## [Tasks for this exercise]
a – Write out the passage about SAT2 word for word from "Now I try to" to "about its complexity.".
b – Pick up the passage about SAT2 and NP where it stops and keep writing it.

## [Passage]
A consequence is that SAT2 is not in NP .
Another consequence is that does not exist Pb as polynomial SAT2 becouse
SAT2
does not stay in NP .
Now I try to put an upperbound on the problem.
I reformulate the program
SAT2(X,LY,T)=R,Y
Y is Parameter such that X(Y)=1
Where X is the input program without restriction about its complexity.
LY is the size of the parameter of the program X such that for every Y of
length less or equal to LY  P(Y) where P is a polynomial program of size
less
or equal to the size of X give me the value 0 or 1 using a maximum steps
number T.
So every polynomial program of size less than X give me the result in a time
less than T.
If SAT2 find a parameter Y such that X(Y)=1 in number of steps T and size of
Y
is less of equal to LY it return a value R=1.
When X is a program of different complexity using LY and T it is possible to
stop the computation and SAT2 return a value R=0 .
SAT2 return R=0 when the program X does not stop in T steps and if there are
not parameters Y for X such that X(Y)=1  so if a program X return always 0
SAT2 return R=0 and it means that the value Y is wrong.
Well, now it is clear that SAT2 stay in NP.
For the next step I suppose exist a program Pb that compute SAT2 in DTM in
polynomial time.
Pb(X,LY,T)=R,Y
So I construct a program Pc like this
Pc(GX)
 {
 Split(GX)=>Y,LY,T
 Pb(Pc,LY,T)=>R,Y1
 if R=0 then
    return 1
 else
    {
    if Y1=Y then
       return 0
    else
       return 1
    }
 }
GX  is the parameter .
Split  is a function that split the parameter GX in sub parameters Y LY and
T
 for example I can suppose that GX=Y+LY+T where the operator '+' is
 a bit string concatenator .

## [Record excerpts]
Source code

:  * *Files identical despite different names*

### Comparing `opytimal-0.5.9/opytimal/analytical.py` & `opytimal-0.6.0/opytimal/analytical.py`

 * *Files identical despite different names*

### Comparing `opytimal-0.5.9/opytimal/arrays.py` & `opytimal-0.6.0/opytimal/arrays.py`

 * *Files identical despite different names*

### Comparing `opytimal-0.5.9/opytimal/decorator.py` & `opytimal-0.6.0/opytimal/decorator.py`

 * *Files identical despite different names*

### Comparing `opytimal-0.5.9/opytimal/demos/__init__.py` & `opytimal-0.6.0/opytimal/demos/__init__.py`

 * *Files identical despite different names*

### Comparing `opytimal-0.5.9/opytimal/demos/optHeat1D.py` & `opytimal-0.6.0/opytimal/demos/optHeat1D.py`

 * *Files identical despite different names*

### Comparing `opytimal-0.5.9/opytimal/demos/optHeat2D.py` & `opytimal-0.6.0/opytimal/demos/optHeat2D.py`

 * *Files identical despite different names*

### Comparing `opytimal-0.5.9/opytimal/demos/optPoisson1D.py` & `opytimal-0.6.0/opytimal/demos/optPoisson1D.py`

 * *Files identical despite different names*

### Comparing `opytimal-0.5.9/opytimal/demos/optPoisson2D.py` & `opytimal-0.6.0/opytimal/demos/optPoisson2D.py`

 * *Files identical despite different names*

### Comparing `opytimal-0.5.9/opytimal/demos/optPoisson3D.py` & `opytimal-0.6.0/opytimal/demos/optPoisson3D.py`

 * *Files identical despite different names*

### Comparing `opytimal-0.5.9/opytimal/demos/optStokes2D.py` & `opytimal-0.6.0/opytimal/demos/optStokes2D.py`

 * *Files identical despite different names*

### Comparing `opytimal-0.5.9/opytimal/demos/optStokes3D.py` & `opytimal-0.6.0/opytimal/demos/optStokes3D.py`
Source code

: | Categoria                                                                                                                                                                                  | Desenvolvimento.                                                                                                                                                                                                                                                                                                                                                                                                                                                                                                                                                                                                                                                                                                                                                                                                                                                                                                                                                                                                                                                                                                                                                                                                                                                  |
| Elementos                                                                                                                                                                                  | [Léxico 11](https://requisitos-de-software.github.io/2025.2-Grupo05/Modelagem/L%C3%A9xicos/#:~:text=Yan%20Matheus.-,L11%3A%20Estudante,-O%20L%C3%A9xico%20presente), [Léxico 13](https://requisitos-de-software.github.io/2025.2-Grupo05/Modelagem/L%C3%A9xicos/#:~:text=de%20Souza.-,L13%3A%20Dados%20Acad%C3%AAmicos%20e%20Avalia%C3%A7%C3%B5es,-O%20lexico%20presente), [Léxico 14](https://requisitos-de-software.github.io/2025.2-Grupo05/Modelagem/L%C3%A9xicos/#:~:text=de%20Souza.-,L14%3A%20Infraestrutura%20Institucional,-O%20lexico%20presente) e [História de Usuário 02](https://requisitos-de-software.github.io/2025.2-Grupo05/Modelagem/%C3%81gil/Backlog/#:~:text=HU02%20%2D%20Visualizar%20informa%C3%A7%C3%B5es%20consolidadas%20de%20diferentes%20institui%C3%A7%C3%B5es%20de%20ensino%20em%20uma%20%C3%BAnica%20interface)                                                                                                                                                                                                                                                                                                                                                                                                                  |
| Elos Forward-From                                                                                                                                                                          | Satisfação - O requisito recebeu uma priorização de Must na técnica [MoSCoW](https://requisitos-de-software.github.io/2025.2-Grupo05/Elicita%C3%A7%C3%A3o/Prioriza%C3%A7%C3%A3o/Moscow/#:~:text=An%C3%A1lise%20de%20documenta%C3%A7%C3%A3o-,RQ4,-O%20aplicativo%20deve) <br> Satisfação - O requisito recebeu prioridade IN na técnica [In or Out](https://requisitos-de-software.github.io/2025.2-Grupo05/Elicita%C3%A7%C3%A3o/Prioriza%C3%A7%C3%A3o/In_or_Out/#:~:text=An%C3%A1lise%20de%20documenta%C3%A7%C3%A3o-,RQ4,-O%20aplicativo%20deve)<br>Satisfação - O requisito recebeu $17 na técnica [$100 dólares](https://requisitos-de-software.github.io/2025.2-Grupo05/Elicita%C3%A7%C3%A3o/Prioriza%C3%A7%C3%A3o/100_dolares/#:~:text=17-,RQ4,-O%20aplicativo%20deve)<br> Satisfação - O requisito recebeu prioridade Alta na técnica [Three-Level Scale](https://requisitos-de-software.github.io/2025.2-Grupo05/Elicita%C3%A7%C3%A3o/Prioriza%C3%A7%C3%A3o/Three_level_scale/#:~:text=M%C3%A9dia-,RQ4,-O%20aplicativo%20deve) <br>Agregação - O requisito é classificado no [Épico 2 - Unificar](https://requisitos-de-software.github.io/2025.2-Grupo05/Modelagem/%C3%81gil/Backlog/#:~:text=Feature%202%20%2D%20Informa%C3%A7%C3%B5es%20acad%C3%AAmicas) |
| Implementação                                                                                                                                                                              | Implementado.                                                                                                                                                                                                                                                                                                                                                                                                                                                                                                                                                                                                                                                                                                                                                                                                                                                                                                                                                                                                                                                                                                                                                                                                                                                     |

## [Task-by-task outputs]
a –
Now I try to put an upperbound on the problem.
I reformulate the program
SAT2(X,LY,T)=R,Y
Y is Parameter such that X(Y)=1
Where X is the input program without restriction about its complexity.

b –
Now I can suppose that the length of Pc is less than the length of X so LY
is
correct for Pc as parameter and T is the correct number of steps.
If Pb is polynomial also Pc is polynomial by its construction, Pc halt
always
when Pb halt and in the same time so it has the same complexity of Pb.
The first condition ( if R=0 => return 1 ) set the first contraddiction .
Indeed by the istruction Pb(Pc,LY,T)=>R,Y1 if the program Pc has no a
parameter
Y such that Pc(Y)=1 R=0 but if the length of GX is less than LY  GX is a
valid
parameter such that Pc(GX)=1.
When Lenght of GX is less than LY ? It can not happen if the complexity of
Pb
is exponential becouse in this case T=2^LY so
GX=Y '+' LY '+' 2^LY
LY<=log(2^LY)
LY<log(Y) '+' log(LY) '+' log(2^LY)
LY<log(GX)
Instead in polynomial complexity it is true LY>=log(GX).
The second condition ( if Y1=Y then return 0 else return 1 ) set the second
contraddtion , indeed if the result of Pb(Pc,LY,T)=>R,Y1 is a valid Y1 so
R=1 the second condition return an opposite result.
As I show this program Pc rapresent a contraddiction only if the complexity
of Pb is polynomial .
So the conclusion are SAT2 is polynomial in NDTM and it is not polynomial in
DTM.
Denis.